:: Supplied passage ::
The Fåberg stone (Fåbergsteinen) is a runestone next to Fåberg Church in the village of Fåberg in Lillehammer Municipality in Innlandet County, Norway. It is registered with the Norwegian Directorate for Cultural Heritage under number 58558.

==History==
In 1775, Gerhard Schøning stated that there were three monoliths at the church but he was apparently unaware of the inscription; the Fåberg stone was one of these three stones. The stone's runic inscription was first transcribed by Christian C. A. Lange, who stated in 1833 that the stone stood directly south of the church, along the road. In 1866, Sophus Bugge was at the site and studied the inscription. He realized that the upper part of the stone had been broken off and had disappeared. In 1870, the missing part was found and it was given to Antiquities Department at the Museum of Cultural History in Oslo. In 1891 the two pieces were joined together, and the complete stone was set up again in Lillehammer. However, many people in Fåberg wished to have the stone returned, and in 1928 it was reinstalled at Fåberg Church, not far from its original site.

==Inscription==
Magnus Olsen's interpretation of the inscription on the stone is:

ruar raisti stain þana aftir alui faþur sin

Corresponding to Old Norse: Hróarr reisti stein þenna eptir Ǫlvi faður sinn; that is, 'Roar raised this stone in honor of Olve, his father'. The inscription dates from c. 1050.
:::
:: Data ::
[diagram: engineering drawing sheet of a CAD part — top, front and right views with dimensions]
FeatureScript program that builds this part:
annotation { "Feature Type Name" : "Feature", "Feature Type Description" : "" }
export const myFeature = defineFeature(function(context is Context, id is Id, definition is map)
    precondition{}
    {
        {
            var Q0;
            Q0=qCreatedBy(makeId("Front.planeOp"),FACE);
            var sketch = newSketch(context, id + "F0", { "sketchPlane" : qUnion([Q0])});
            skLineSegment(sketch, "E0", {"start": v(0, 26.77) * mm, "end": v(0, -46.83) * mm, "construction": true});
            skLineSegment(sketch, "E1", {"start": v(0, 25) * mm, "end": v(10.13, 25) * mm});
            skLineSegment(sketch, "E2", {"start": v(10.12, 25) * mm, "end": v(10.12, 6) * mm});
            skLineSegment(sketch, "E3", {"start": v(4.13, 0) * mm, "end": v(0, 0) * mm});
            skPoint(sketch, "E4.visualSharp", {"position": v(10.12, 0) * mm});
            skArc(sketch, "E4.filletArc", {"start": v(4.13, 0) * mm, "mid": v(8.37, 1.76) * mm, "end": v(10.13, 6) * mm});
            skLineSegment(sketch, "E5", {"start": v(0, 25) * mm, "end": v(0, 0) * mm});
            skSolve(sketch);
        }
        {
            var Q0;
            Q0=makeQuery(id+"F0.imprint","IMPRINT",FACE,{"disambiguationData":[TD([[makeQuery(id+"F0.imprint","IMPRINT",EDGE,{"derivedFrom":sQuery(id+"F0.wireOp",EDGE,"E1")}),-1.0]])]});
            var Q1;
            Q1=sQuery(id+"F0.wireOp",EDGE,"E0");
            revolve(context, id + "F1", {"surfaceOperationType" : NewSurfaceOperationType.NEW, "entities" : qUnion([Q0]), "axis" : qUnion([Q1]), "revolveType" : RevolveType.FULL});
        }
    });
:::
### [Work instructions]
1 – Rewrite the Fåberg stone text starting with "Corresponding to Old" and going on through "from c. 1050.", changing "Roar" to "Hróarr".
2 – According to the Fåberg stone text, who first transcribed the stone's runic inscription?
Work from the Fåberg stone text alone, not from the material.

### [Answers by task]
1 –
Corresponding to Old Norse: Hróarr reisti stein þenna eptir Ǫlvi faður sinn; that is, 'Hróarr raised this stone in honor of Olve, his father'. The inscription dates from c. 1050.

2 – Christian C. A. Lange